Techniques used in computer vision: Techniques used in computer vision include feature detection, which involves computing abstractions of image information and making local decisions at every image point whether there is a specific structure in the image such as points, edges, or objects. Other techniques include machine vision, which provides imaging-based automatic inspection and analysis for applications such as automatic inspection, process control, and robot guidance. Role of machine learning and deep learning in computer vision

III. Applications of Computer Vision

Healthcare: This field develops computational and mathematical methods for solving problems pertaining to medical images and their use for biomedical research and clinical care. The main goal of MIC is to extract clinically relevant information or knowledge from medical images. While closely related to the field of medical imaging, MIC focuses on the computational analysis of the images, not their acquisition. The methods can be grouped into several broad categories: image segmentation, image registration, image-based physiological modeling, and others.



Retail:
 
Companies like Trax Retail employ this technology to assist merchants in streamlining their in-store procedures and enhancing the consumer experience.

Virtual mirrors, which employ computer vision, face identification, and face tracking technologies to analyse visual patterns and convey digital information, are another example of how computer vision is used in retail.

Virtual mirrors are used to show marketing and promotional content, teach customers about products, and improve the in-store experience.

In the retail sector, machine vision is also utilised for imaging-based automatic inspection and analysis for uses including automatic inspection, process control, and robot navigation.

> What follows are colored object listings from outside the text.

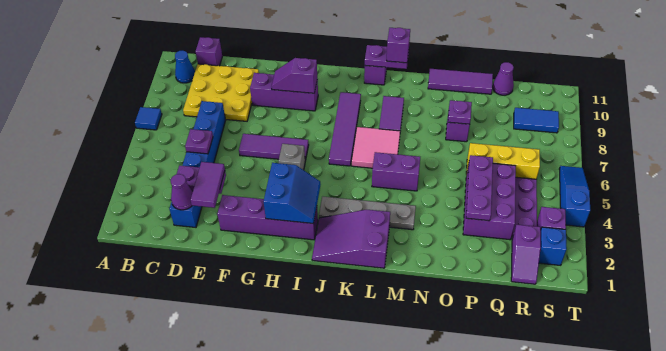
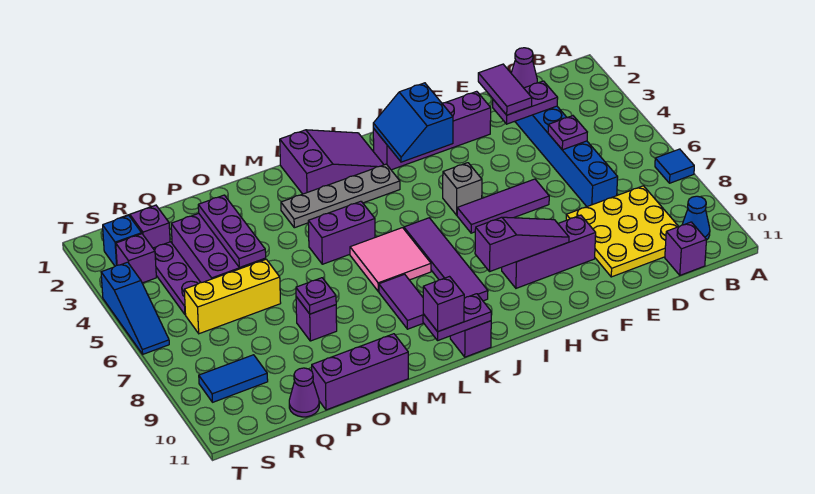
purple slope G9:H9 level 2 top H -> purple slope G9:I9 level 2 top I
purple tile N11:P11 level 1 -> purple brick N11:P11 level 1

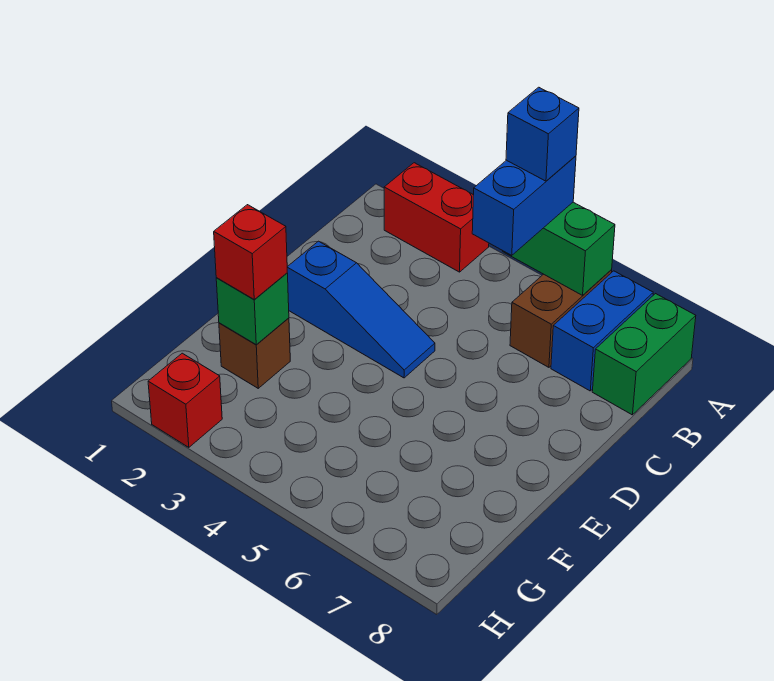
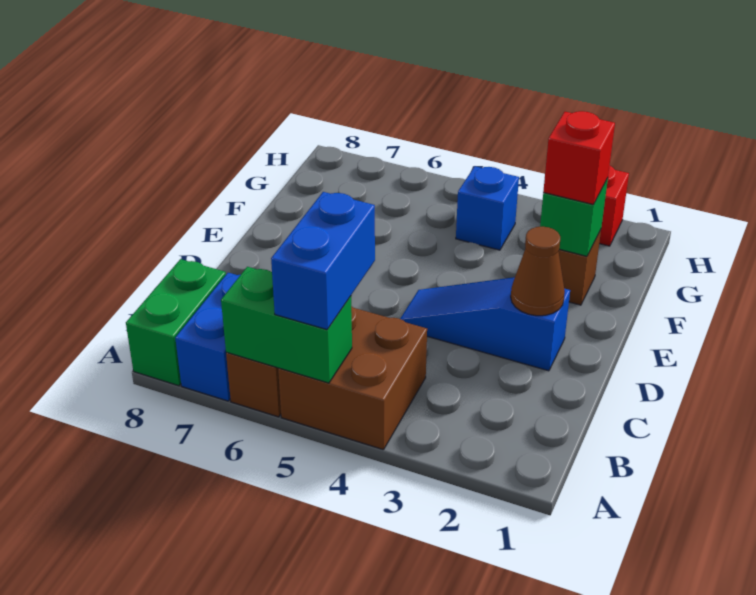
red brick A2:A3 level 1 -> none
none -> brown brick A4:B5 level 1
blue brick A5 level 4 -> blue brick G4 level 1
none -> brown cone D2 level 2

Another method used in computer vision is feature detection, which identifies certain structures in retail photos like points, edges, or objects.


AutomobilesIn Self-Driving Cars, Computer Vision is one of the most important and useful topic. In fact, we can pretty much agree that the camera is the only sensor you cannot ditch in a self-driving car.

In an earlier article called “Introduction to Computer Vision for Self-Driving Cars”, I talk about how Computer Vision works for basic applications. These are the “traditional” Computer Vision techniques. In this article, I mentioned 3 major Perception problems to solve using Computer Vision. Lane Line Detection Obstacle & Road Signs/Lights Detection Steering Angle Computation For these problems, I respectively used traditional Computer Vision, Machine Learning and Deep Learning.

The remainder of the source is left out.